An invalid -x UCX_TLS parameter is specified when you run the mpirun command. Different network devices support different transmission modes.

Procedure

  1. Use PuTTY to log in to a job execution node as a common Hyper MPI user, for example, hmpi_user.
  2. Run the following command to query all available NIC types and network protocols on the current job execution node:

    ucx_info -d

    Transport: rc_mlx5
    Device: mlx5_0:1
  3. Run the following command to change the network protocol to an available one:

    mpirun -np 16 -N 2 --hostfile ~/hmpifile_2021/hostfile/hf8 -x UCX_NET_DEVICES=mlx5_0:1 -x UCX_TLS=rc_mlx5 ~/hmpifile_2021/allreduce/AllReduce

    • ~/hmpifile_2021/hostfile indicates the file path of the specified job execution node.

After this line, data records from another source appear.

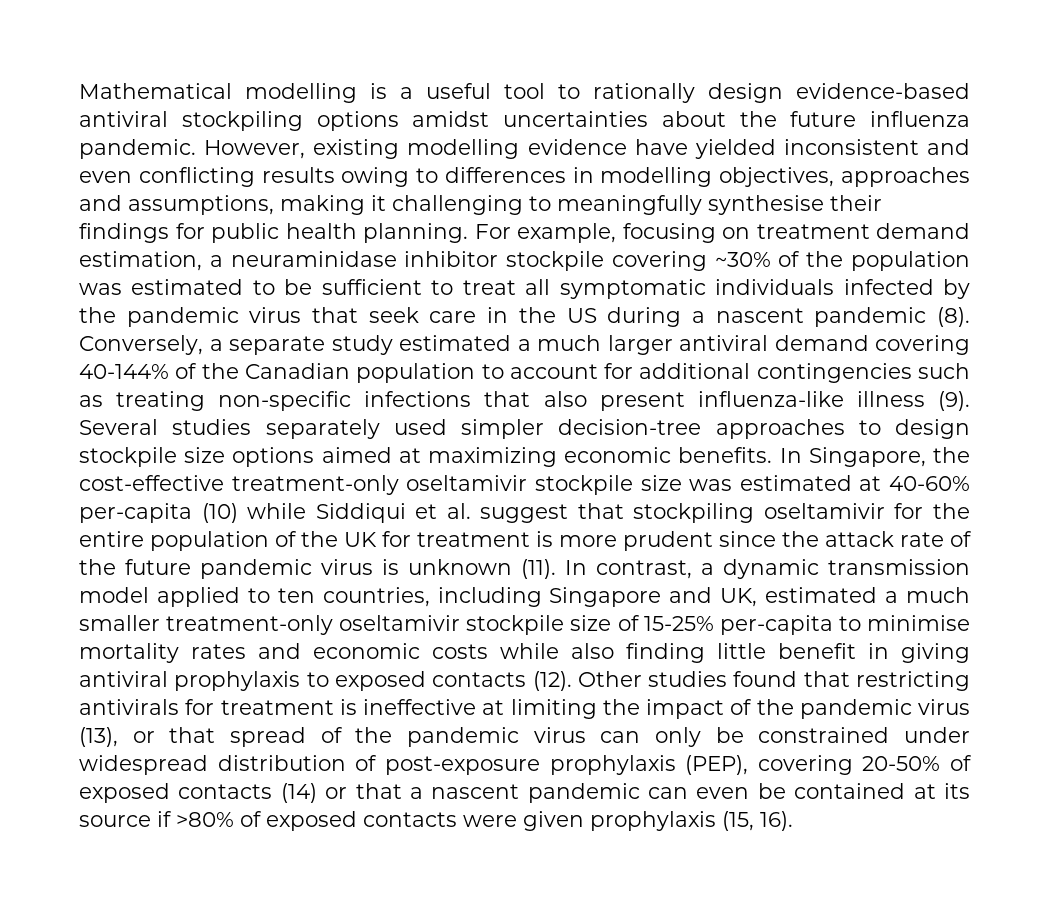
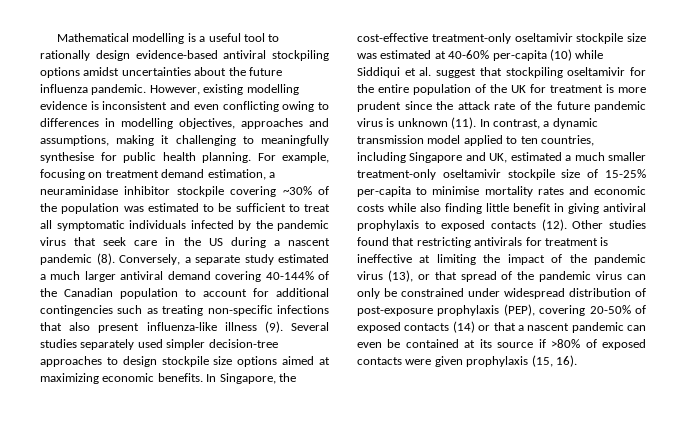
[634,139,776,159] have yielded -> [90,101,99,110] is
[261,167,335,183] results -> (279, 106) none
[830,195,882,211] [79,223,169,243] their findings -> (94, 157) none

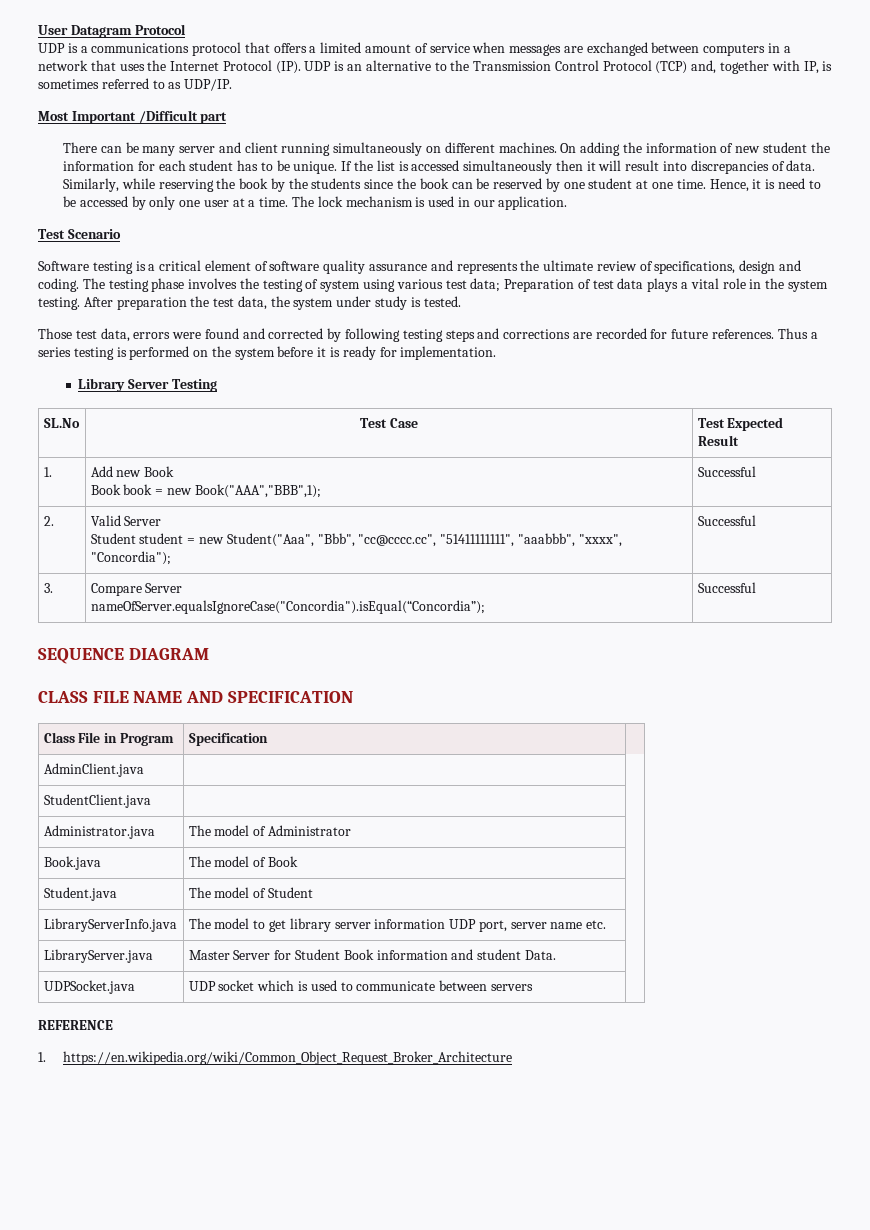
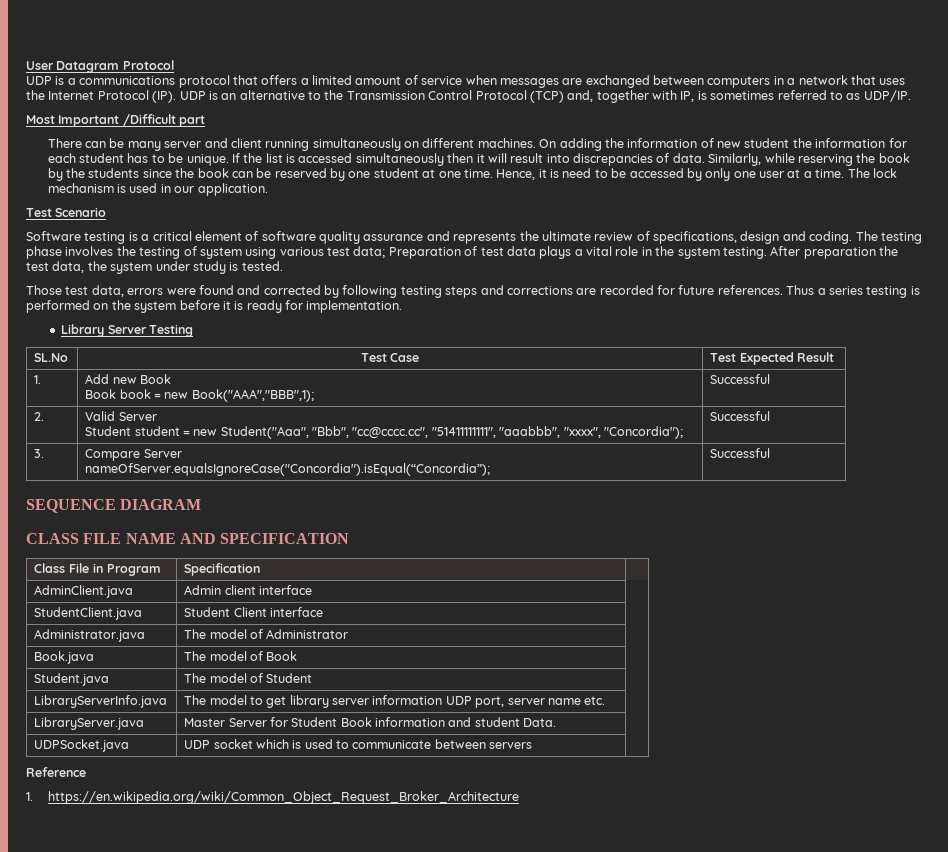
[43,794,151,808] | // StudentClient.java | -> [184,585,312,595] [34,607,143,620] [184,607,323,617] Admin client interface | // StudentClient.java | Student Client interface
[38,1020,113,1030] REFERENCE -> [26,767,86,777] Reference

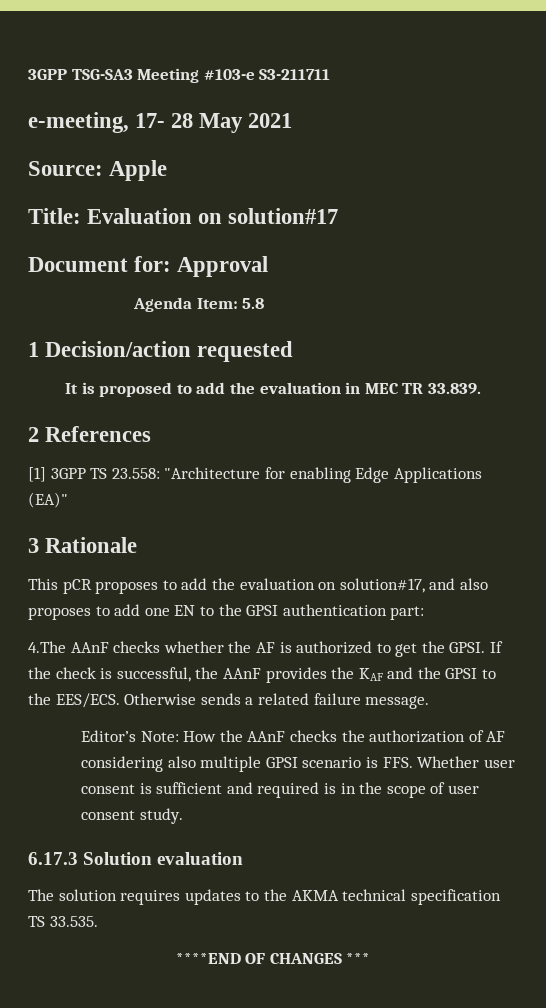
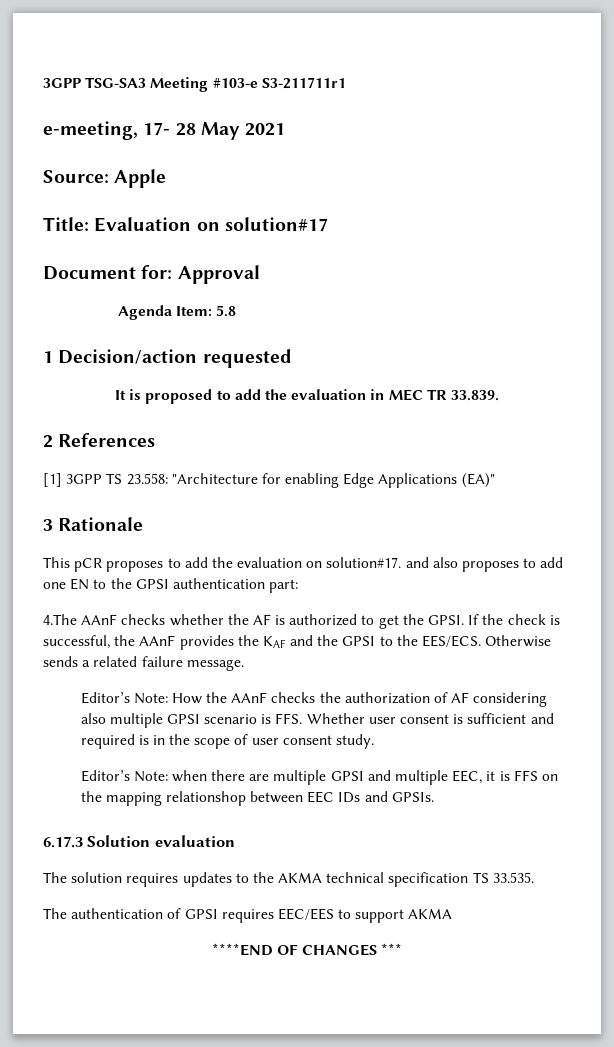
[259,69,331,80] S3-211711 -> [261,77,346,89] S3-211711r1
[339,578,425,593] solution#17, -> [326,557,402,568] solution#17.
(183, 816) none -> [80,770,558,785] [80,791,434,806] // Editor’s Note: when there are multiple GPSI and multiple EEC, it is FFS on the mapping relationshop between EEC IDs and GPSIs.
(98, 921) none -> [43,908,453,923] // The authentication of GPSI requires EEC/EES to support AKMA

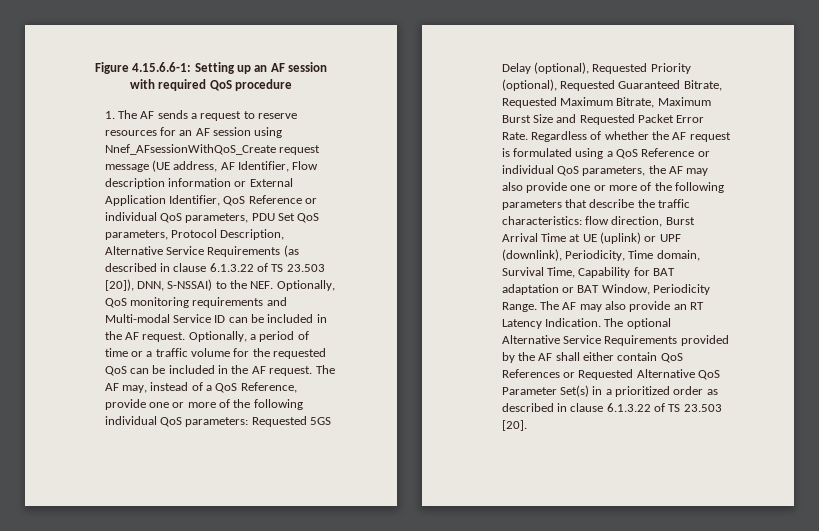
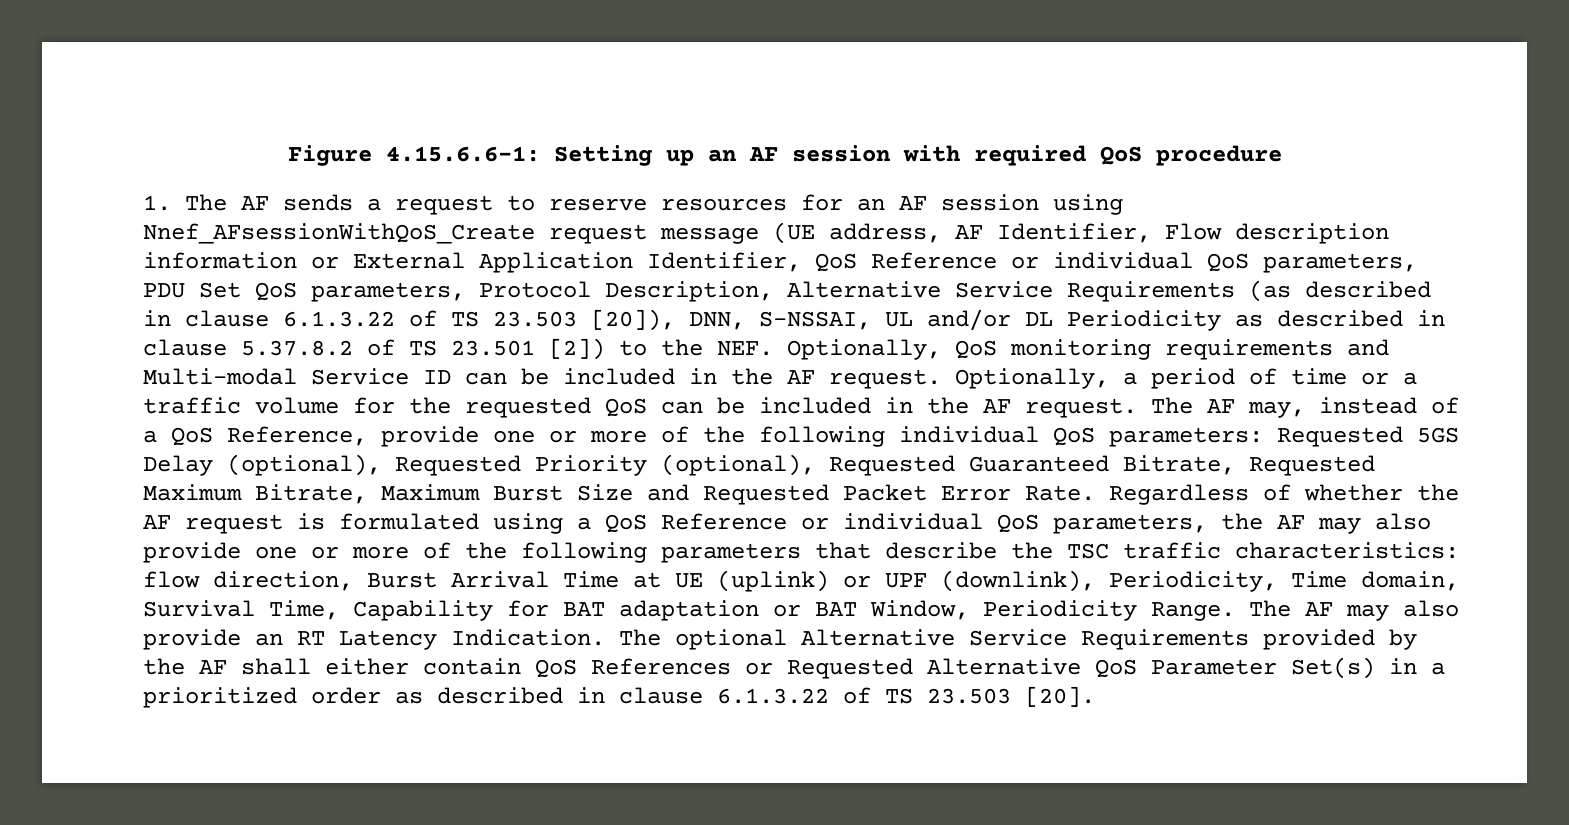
[167,279,213,291] S-NSSAI) -> [759,309,1446,331] [143,338,606,360] S-NSSAI, UL and/or DL Periodicity as described in clause 5.37.8.2 of TS 23.501 [2])
(655, 203) none -> [1067,543,1110,559] TSC

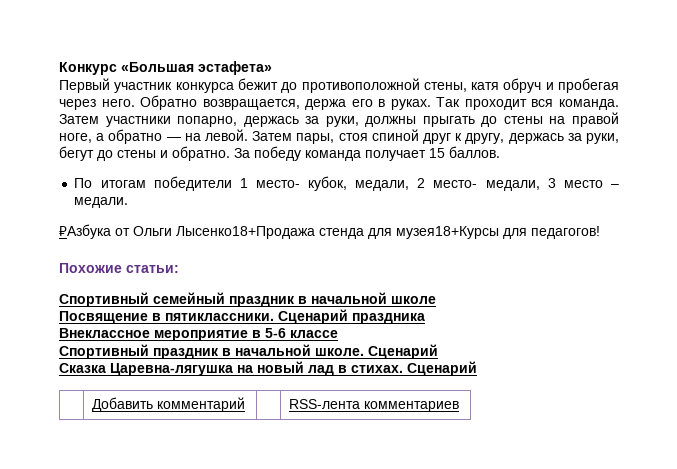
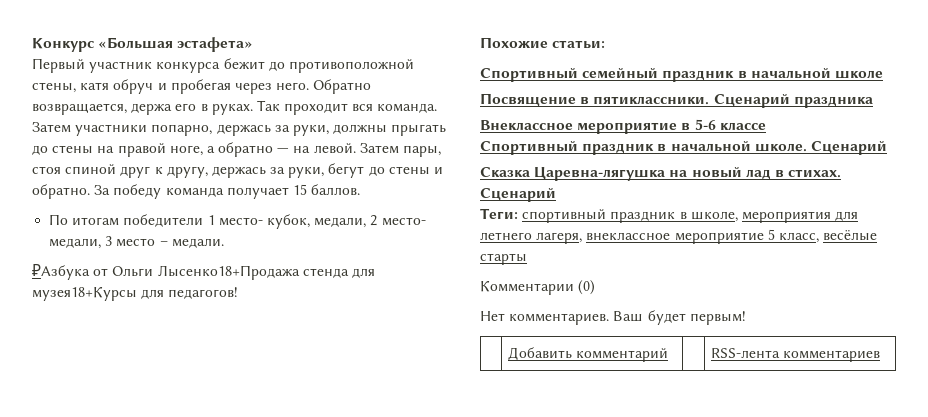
(477, 368) none -> [480,208,859,223] [480,229,878,244] [480,253,527,265] [480,280,596,295] [480,310,746,325] // Теги: спортивный праздник в школе, мероприятия для летнего лагеря, внеклассное мероприятие 5 класс, весёлые старты // Комментарии (0) // Нет комментариев. Ваш будет первым!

You can replace it as required.
    • hf8 indicates the file of the specified job execution node. You can change the file name as required.
    • ~/hmpifile_2021/allreduce indicates the path for running the job.
    • AllReduce indicates the specified running job. You can change it as required.
    • mlx5_0:1 indicates the NIC type queried in 2.
    • rc_mlx5 indicates the network protocol queried in 2.